What is expected: From the first line of the data below through the line holding "Брифинг приставка 100x132x2,5 Дин-Р", output each line exactly and leave the pictures out.

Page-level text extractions
+ + + + + + +
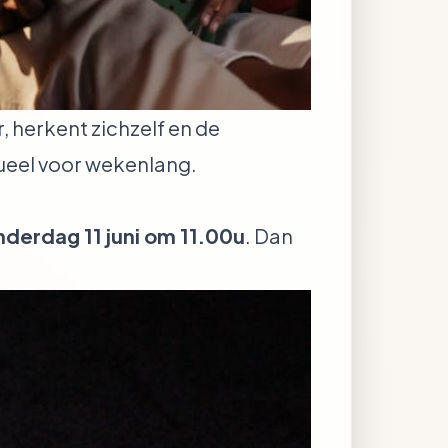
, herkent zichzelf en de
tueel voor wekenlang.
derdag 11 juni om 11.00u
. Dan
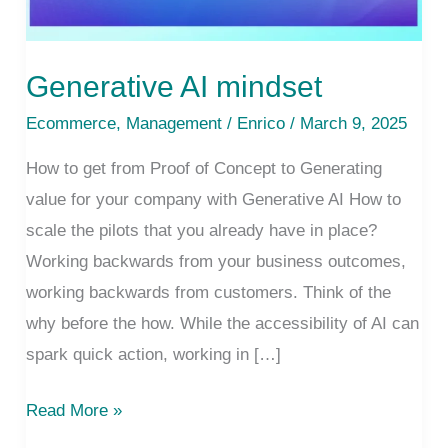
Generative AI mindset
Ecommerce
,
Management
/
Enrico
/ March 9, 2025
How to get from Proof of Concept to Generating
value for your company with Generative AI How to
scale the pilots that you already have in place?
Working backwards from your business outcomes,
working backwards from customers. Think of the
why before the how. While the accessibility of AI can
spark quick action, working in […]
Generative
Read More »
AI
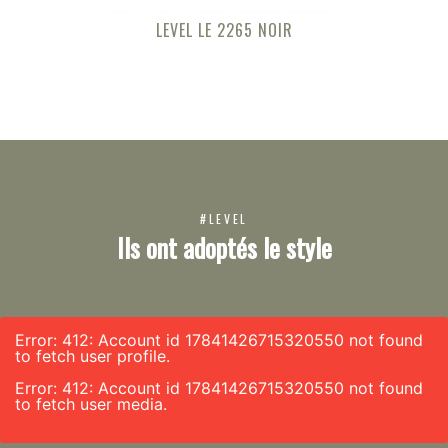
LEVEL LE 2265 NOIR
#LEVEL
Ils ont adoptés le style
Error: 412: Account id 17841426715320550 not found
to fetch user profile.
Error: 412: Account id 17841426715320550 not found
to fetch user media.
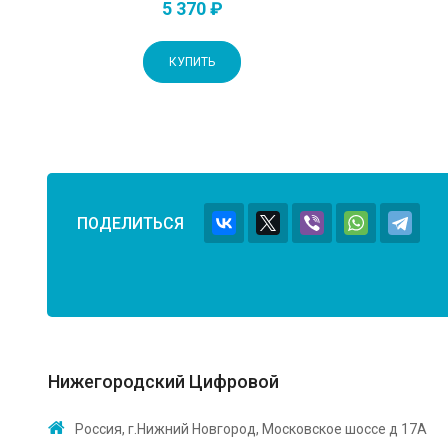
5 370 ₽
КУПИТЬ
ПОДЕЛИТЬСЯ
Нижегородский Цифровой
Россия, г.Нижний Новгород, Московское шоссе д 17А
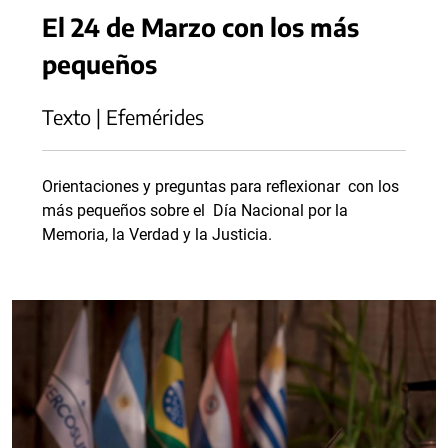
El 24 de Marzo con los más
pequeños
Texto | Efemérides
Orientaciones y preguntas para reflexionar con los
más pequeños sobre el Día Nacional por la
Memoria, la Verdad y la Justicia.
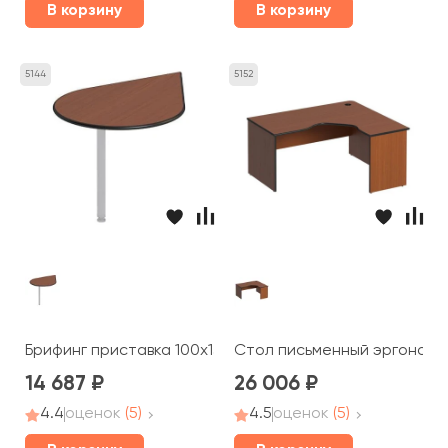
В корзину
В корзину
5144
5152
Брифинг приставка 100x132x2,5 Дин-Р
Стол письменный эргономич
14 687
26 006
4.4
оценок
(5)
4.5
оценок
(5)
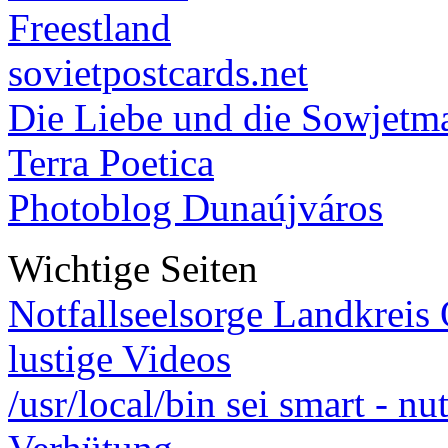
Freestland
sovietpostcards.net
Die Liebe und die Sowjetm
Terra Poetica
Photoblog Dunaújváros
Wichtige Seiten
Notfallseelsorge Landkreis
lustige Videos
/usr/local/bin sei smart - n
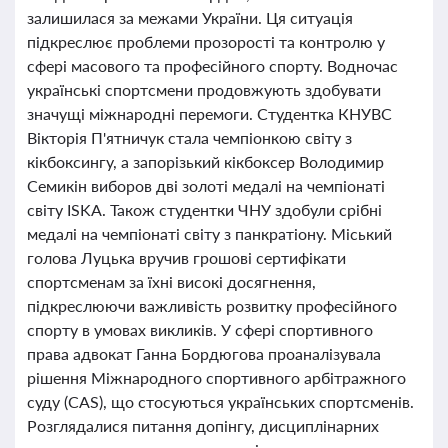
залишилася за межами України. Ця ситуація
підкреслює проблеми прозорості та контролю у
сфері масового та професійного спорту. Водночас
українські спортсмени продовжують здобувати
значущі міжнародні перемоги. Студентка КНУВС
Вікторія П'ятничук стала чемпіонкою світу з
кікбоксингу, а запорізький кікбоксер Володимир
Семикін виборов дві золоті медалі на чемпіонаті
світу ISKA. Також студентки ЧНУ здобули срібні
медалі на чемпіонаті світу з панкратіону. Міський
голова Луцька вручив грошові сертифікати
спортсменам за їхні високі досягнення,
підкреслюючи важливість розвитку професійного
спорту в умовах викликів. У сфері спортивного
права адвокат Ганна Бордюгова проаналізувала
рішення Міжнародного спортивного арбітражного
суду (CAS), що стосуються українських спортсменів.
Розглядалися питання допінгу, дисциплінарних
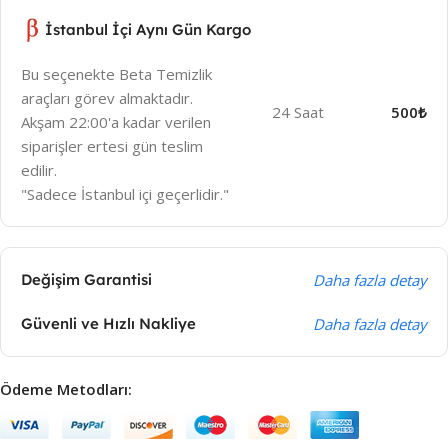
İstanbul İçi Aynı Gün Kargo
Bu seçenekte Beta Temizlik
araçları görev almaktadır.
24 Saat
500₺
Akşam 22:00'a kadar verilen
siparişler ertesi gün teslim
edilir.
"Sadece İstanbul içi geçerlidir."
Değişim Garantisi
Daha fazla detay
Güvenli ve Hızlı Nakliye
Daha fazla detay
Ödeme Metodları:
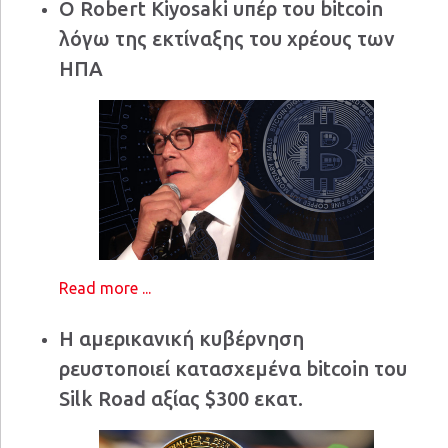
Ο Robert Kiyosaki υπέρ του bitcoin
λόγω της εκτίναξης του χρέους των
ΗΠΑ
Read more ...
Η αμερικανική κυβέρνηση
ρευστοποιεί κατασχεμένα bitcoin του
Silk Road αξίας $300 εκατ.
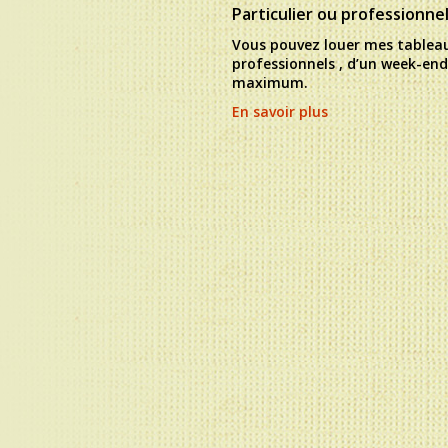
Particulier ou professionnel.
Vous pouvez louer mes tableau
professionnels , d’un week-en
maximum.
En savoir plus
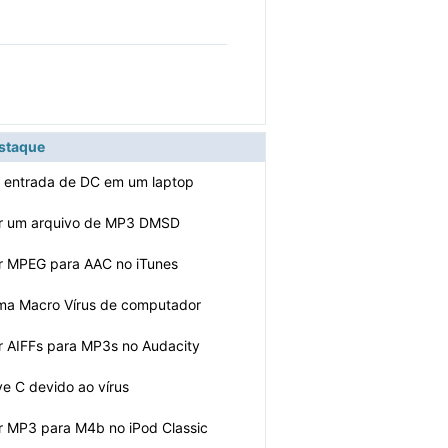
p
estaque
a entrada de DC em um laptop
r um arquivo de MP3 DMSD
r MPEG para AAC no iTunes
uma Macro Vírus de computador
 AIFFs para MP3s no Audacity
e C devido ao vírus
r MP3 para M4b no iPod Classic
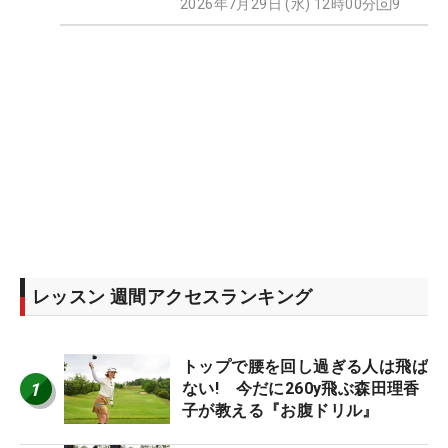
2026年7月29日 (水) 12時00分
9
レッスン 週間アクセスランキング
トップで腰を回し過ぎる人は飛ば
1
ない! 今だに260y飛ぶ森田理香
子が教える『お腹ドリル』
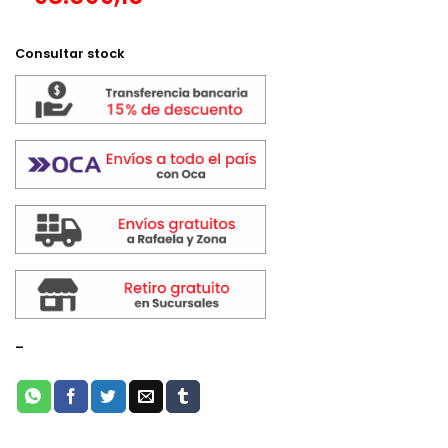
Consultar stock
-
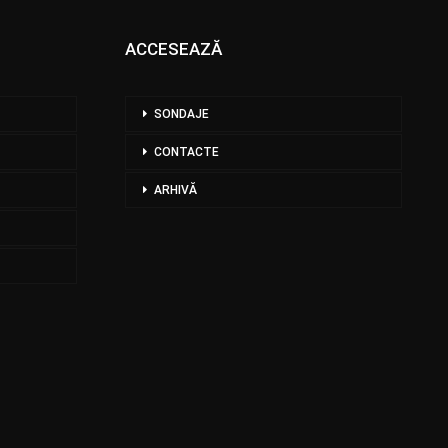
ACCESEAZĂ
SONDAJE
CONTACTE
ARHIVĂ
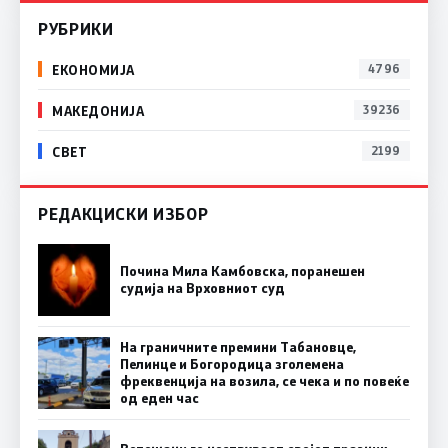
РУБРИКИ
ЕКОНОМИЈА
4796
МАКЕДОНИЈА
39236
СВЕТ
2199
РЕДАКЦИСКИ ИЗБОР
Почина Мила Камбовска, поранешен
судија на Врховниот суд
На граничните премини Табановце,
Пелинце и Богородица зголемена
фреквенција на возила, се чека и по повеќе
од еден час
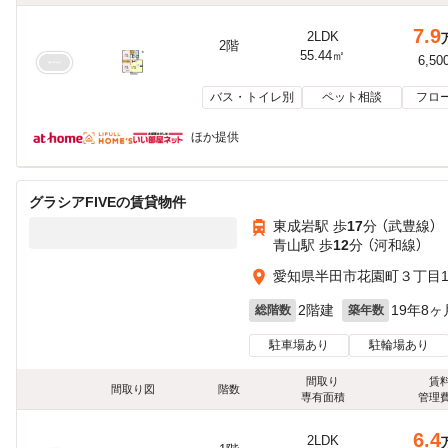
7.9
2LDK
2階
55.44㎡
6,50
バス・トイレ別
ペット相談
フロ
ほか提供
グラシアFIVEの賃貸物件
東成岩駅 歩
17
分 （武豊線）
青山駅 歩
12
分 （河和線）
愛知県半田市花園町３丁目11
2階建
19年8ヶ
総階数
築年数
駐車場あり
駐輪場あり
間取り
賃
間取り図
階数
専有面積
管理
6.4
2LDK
+ + + + + + +
Written response:
, herkent zichzelf en de
tueel voor wekenlang.
derdag 11 juni om 11.00u
. Dan
Generative AI mindset
Ecommerce
,
Management
/
Enrico
/ March 9, 2025
How to get from Proof of Concept to Generating
value for your company with Generative AI How to
scale the pilots that you already have in place?
Working backwards from your business outcomes,
working backwards from customers. Think of the
why before the how. While the accessibility of AI can
spark quick action, working in […]
Generative
Read More »
AI
LEVEL LE 2265 NOIR
#LEVEL
Ils ont adoptés le style
Error: 412: Account id 17841426715320550 not found
to fetch user profile.
Error: 412: Account id 17841426715320550 not found
to fetch user media.
5 370 ₽
КУПИТЬ
ПОДЕЛИТЬСЯ
Нижегородский Цифровой
Россия, г.Нижний Новгород, Московское шоссе д 17А
El 24 de Marzo con los más
pequeños
Texto | Efemérides
Orientaciones y preguntas para reflexionar con los
más pequeños sobre el Día Nacional por la
Memoria, la Verdad y la Justicia.
В корзину
В корзину
5144
5152
Брифинг приставка 100x132x2,5 Дин-Р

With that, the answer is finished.